Un 20% sviluppa sintomi respiratori più seri che richiedono il ricovero in ospedale, e una percentuale tra il 5 e il 15% deve andare in terapia intensiva. Ma di questi ultimi l’80% ha bisogno del supporto respiratorio più invasivo, cioè di essere intubato per “mettere a riposo” i polmoni e dare all’organismo l’occasione di liberarsi da solo del virus. Una lotta impari: tra i malati più gravi la mortalità è stata del 49%. Uno su due non è sopravvissuto. In base ai dati raccolti dai ricercatori del Policlinico, quasi 7 su dieci avevano almeno un problema di salute prima di contrarre il virus.

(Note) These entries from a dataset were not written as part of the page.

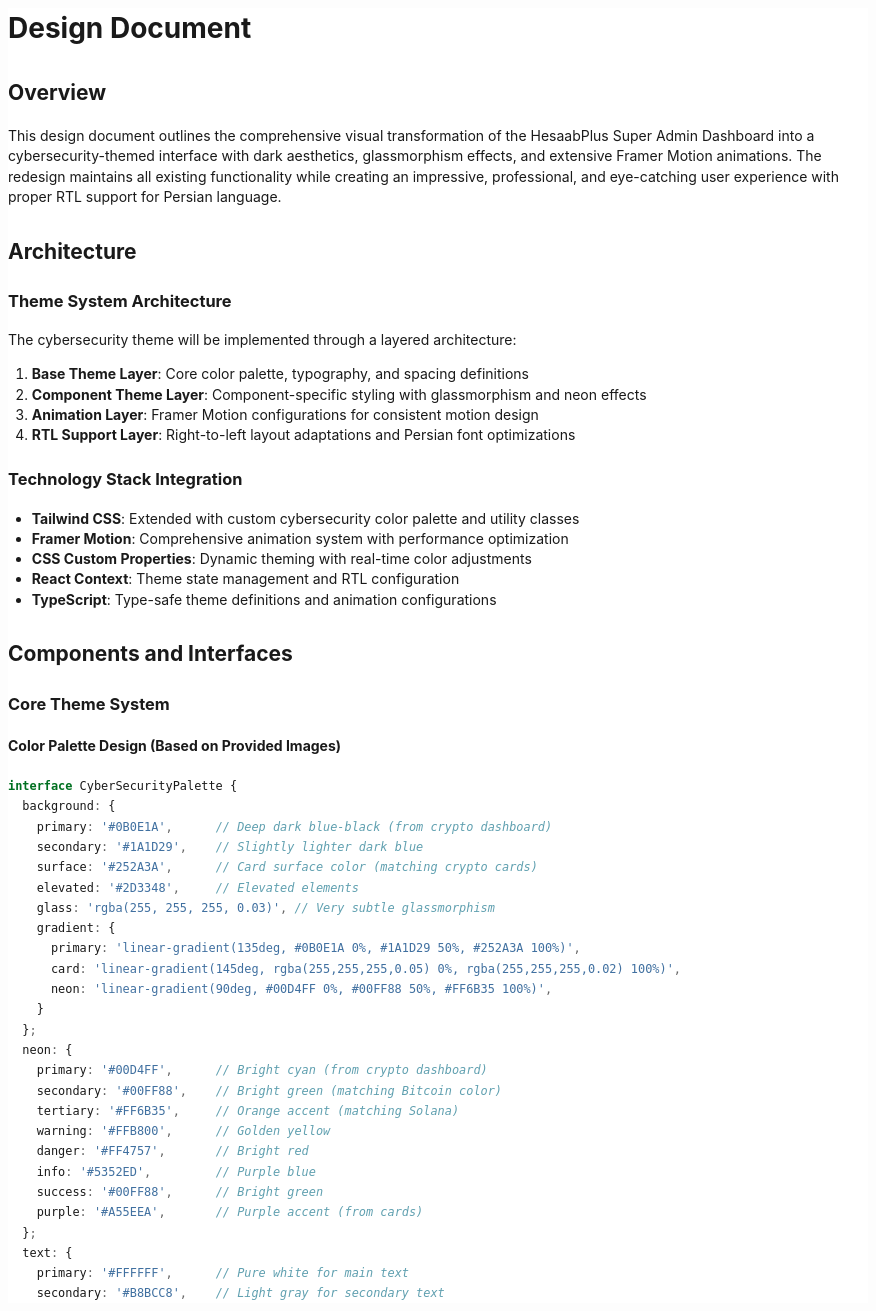 # Design Document

## Overview

This design document outlines the comprehensive visual transformation of the HesaabPlus Super Admin Dashboard into a cybersecurity-themed interface with dark aesthetics, glassmorphism effects, and extensive Framer Motion animations. The redesign maintains all existing functionality while creating an impressive, professional, and eye-catching user experience with proper RTL support for Persian language.

## Architecture

### Theme System Architecture

The cybersecurity theme will be implemented through a layered architecture:

1. **Base Theme Layer**: Core color palette, typography, and spacing definitions
2. **Component Theme Layer**: Component-specific styling with glassmorphism and neon effects
3. **Animation Layer**: Framer Motion configurations for consistent motion design
4. **RTL Support Layer**: Right-to-left layout adaptations and Persian font optimizations

### Technology Stack Integration

- **Tailwind CSS**: Extended with custom cybersecurity color palette and utility classes
- **Framer Motion**: Comprehensive animation system with performance optimization
- **CSS Custom Properties**: Dynamic theming with real-time color adjustments
- **React Context**: Theme state management and RTL configuration
- **TypeScript**: Type-safe theme definitions and animation configurations

## Components and Interfaces

### Core Theme System

#### Color Palette Design (Based on Provided Images)
```typescript
interface CyberSecurityPalette {
  background: {
    primary: '#0B0E1A',      // Deep dark blue-black (from crypto dashboard)
    secondary: '#1A1D29',    // Slightly lighter dark blue
    surface: '#252A3A',      // Card surface color (matching crypto cards)
    elevated: '#2D3348',     // Elevated elements
    glass: 'rgba(255, 255, 255, 0.03)', // Very subtle glassmorphism
    gradient: {
      primary: 'linear-gradient(135deg, #0B0E1A 0%, #1A1D29 50%, #252A3A 100%)',
      card: 'linear-gradient(145deg, rgba(255,255,255,0.05) 0%, rgba(255,255,255,0.02) 100%)',
      neon: 'linear-gradient(90deg, #00D4FF 0%, #00FF88 50%, #FF6B35 100%)',
    }
  };
  neon: {
    primary: '#00D4FF',      // Bright cyan (from crypto dashboard)
    secondary: '#00FF88',    // Bright green (matching Bitcoin color)
    tertiary: '#FF6B35',     // Orange accent (matching Solana)
    warning: '#FFB800',      // Golden yellow
    danger: '#FF4757',       // Bright red
    info: '#5352ED',         // Purple blue
    success: '#00FF88',      // Bright green
    purple: '#A55EEA',       // Purple accent (from cards)
  };
  text: {
    primary: '#FFFFFF',      // Pure white for main text
    secondary: '#B8BCC8',    // Light gray for secondary text
```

Il 49% era iperteso, uno su 5 (il 21%) aveva complicanze cardiovascolari, mentre solo il 4% aveva patologie croniche dell’apparato respiratorio.
Circa 1.280 dei primi malati in terapia intensiva hanno dovuto essere intubati; solo al 20% sono bastati supporti come la mascherina con l’ossigeno o il casco C-PAP. Il lavoro del Policlinico, spiega il professor Grasselli, "è importante perché ci permette di avere un quadro chiaro della situazione delle terapie intensive lombarde durante le prime settimane di diffusione della pandemia". Uno scenario di trincea, tanto che, avverte lo scienziato, pur essendo quello del Policlinico lo studio più completo sinora "i dati devono considerarsi preliminari e vanno interpretati con cautela, sia perché non erano disponibili tutti quelli relativi a ciascun paziente, sia perché sono stati valutati i ricoveri in terapia intensiva e non si hanno informazioni sul decorso della malattia quando i pazienti migliorano e proseguono le cure in altri reparti. Continuiamo quindi a raccogliere dati perché serviranno ulteriori studi, per valutare ad esempio l’impatto dell’intubazione per tempi prolungati, ma anche per migliorare i protocolli e le terapie per contrastare le forme più gravi di Covid19".